> **EXERCISE INPUTS**
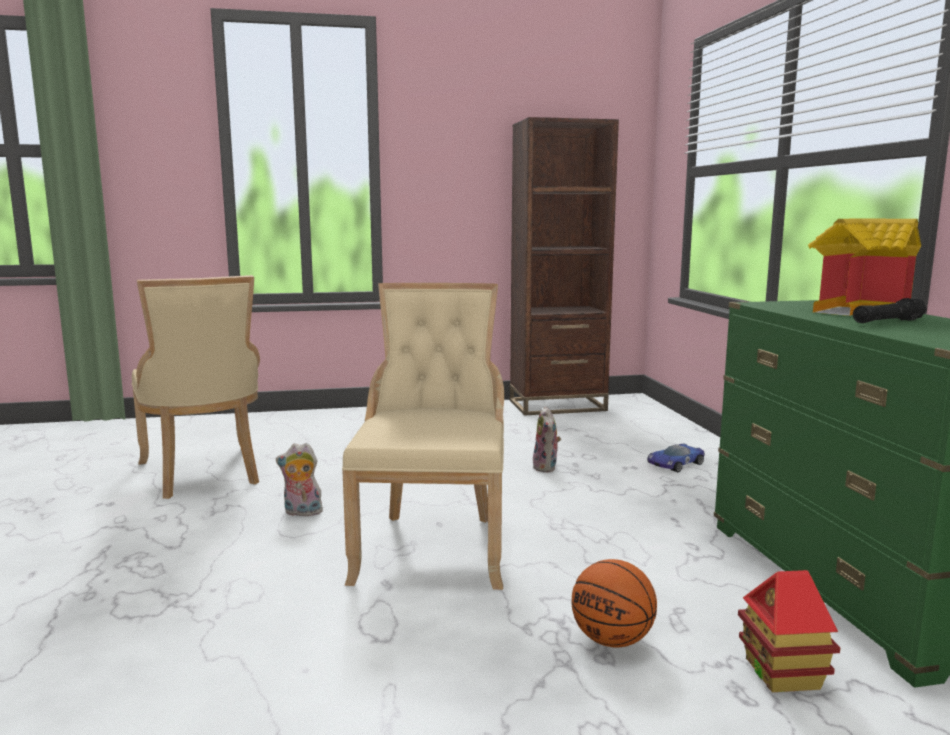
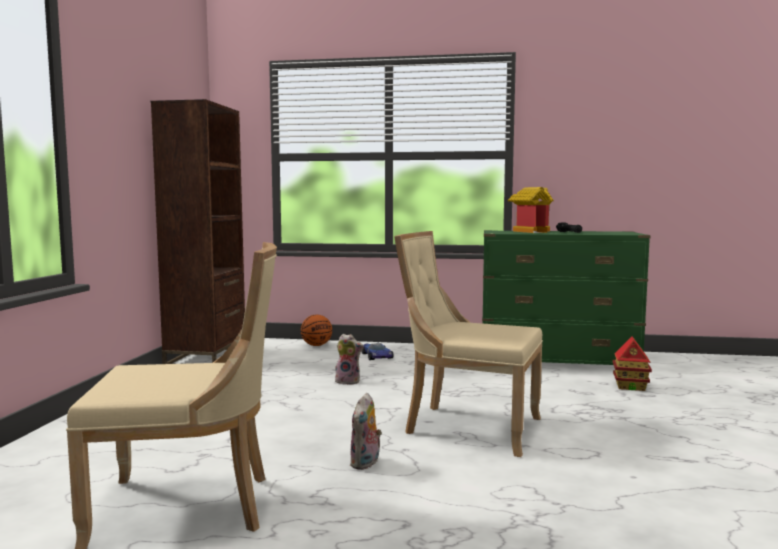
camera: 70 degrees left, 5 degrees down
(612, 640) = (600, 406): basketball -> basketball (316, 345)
...
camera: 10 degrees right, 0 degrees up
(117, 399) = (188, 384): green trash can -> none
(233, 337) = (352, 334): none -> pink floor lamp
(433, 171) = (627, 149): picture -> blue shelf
==
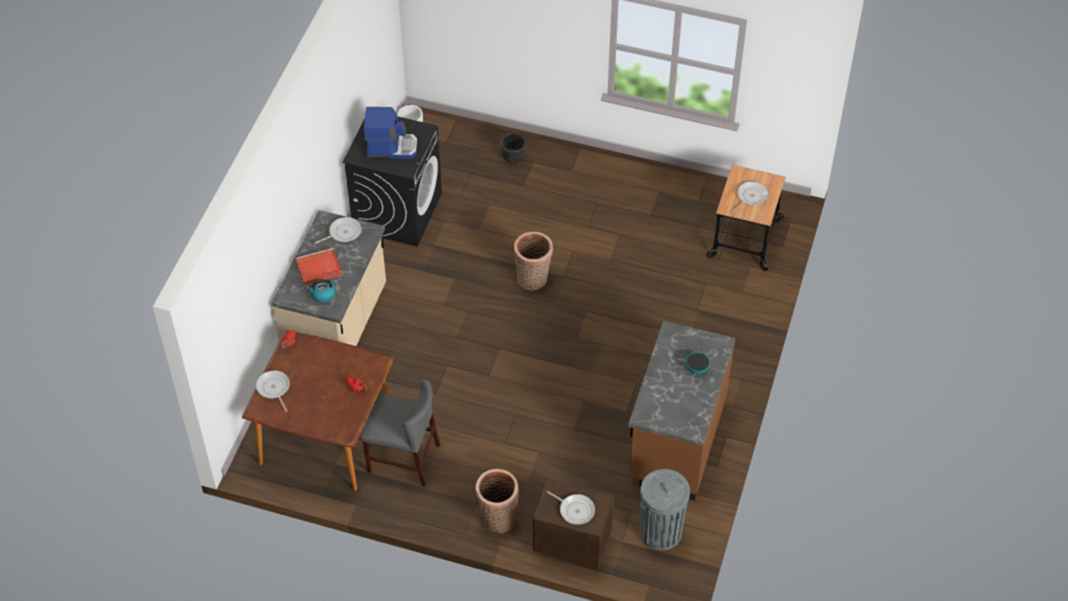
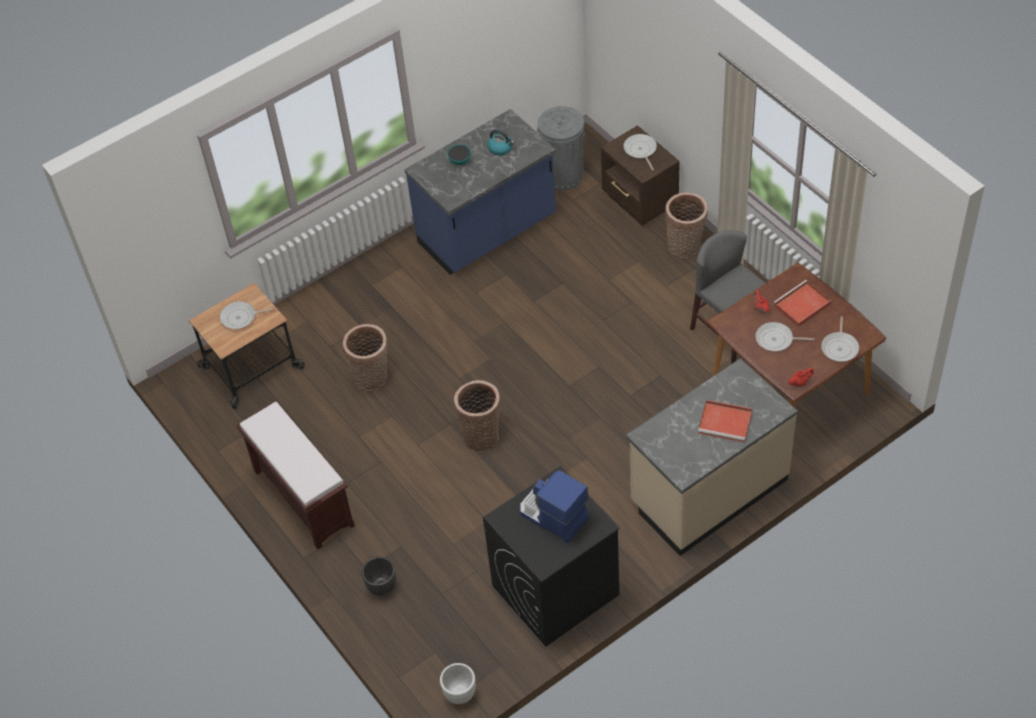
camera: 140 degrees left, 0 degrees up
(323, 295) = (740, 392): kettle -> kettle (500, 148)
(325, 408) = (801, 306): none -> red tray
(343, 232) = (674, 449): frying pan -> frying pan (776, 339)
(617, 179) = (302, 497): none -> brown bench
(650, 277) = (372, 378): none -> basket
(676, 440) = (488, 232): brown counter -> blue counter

> **WHAT THE TASK REQUIRES**
All lines above from the one holding "(650, 277) = (372, 378): none -> basket" to the one holding "(676, 440) = (488, 232): brown", inclusive, are to be copied exactly; no other line is wanted.

> **PROBLEM SOLUTION**
(650, 277) = (372, 378): none -> basket
(676, 440) = (488, 232): brown counter -> blue counter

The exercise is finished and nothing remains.